# REQUIRED WORK
From the line containing "انشاء اللہ چند" to the last line below, retype everything word for word.

# DATA RECORDS

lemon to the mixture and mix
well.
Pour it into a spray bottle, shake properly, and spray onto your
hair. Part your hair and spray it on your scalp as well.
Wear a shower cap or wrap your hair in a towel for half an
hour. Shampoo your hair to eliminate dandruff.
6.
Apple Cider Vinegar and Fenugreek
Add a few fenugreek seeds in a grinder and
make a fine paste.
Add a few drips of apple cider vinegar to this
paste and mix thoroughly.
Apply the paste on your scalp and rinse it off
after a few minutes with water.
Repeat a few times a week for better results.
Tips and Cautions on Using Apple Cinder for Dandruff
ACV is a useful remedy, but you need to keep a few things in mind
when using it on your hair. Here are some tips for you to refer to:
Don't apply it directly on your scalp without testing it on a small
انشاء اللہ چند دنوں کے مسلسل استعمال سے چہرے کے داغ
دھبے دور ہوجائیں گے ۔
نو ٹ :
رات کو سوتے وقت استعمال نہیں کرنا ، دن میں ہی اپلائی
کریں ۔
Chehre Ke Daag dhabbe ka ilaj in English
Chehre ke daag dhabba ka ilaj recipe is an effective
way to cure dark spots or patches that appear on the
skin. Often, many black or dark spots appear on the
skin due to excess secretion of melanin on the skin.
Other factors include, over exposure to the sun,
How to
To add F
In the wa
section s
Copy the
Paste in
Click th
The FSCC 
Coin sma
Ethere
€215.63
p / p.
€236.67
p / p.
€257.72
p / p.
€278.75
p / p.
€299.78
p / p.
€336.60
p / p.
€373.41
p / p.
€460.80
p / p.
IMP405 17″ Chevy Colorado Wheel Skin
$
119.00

# SOLUTION FOR THIS TASK
انشاء اللہ چند دنوں کے مسلسل استعمال سے چہرے کے داغ
دھبے دور ہوجائیں گے ۔
نو ٹ :
رات کو سوتے وقت استعمال نہیں کرنا ، دن میں ہی اپلائی
کریں ۔
Chehre Ke Daag dhabbe ka ilaj in English
Chehre ke daag dhabba ka ilaj recipe is an effective
way to cure dark spots or patches that appear on the
skin. Often, many black or dark spots appear on the
skin due to excess secretion of melanin on the skin.
Other factors include, over exposure to the sun,
How to
To add F
In the wa
section s
Copy the
Paste in
Click th
The FSCC 
Coin sma
Ethere
€215.63
p / p.
€236.67
p / p.
€257.72
p / p.
€278.75
p / p.
€299.78
p / p.
€336.60
p / p.
€373.41
p / p.
€460.80
p / p.
IMP405 17″ Chevy Colorado Wheel Skin
$
119.00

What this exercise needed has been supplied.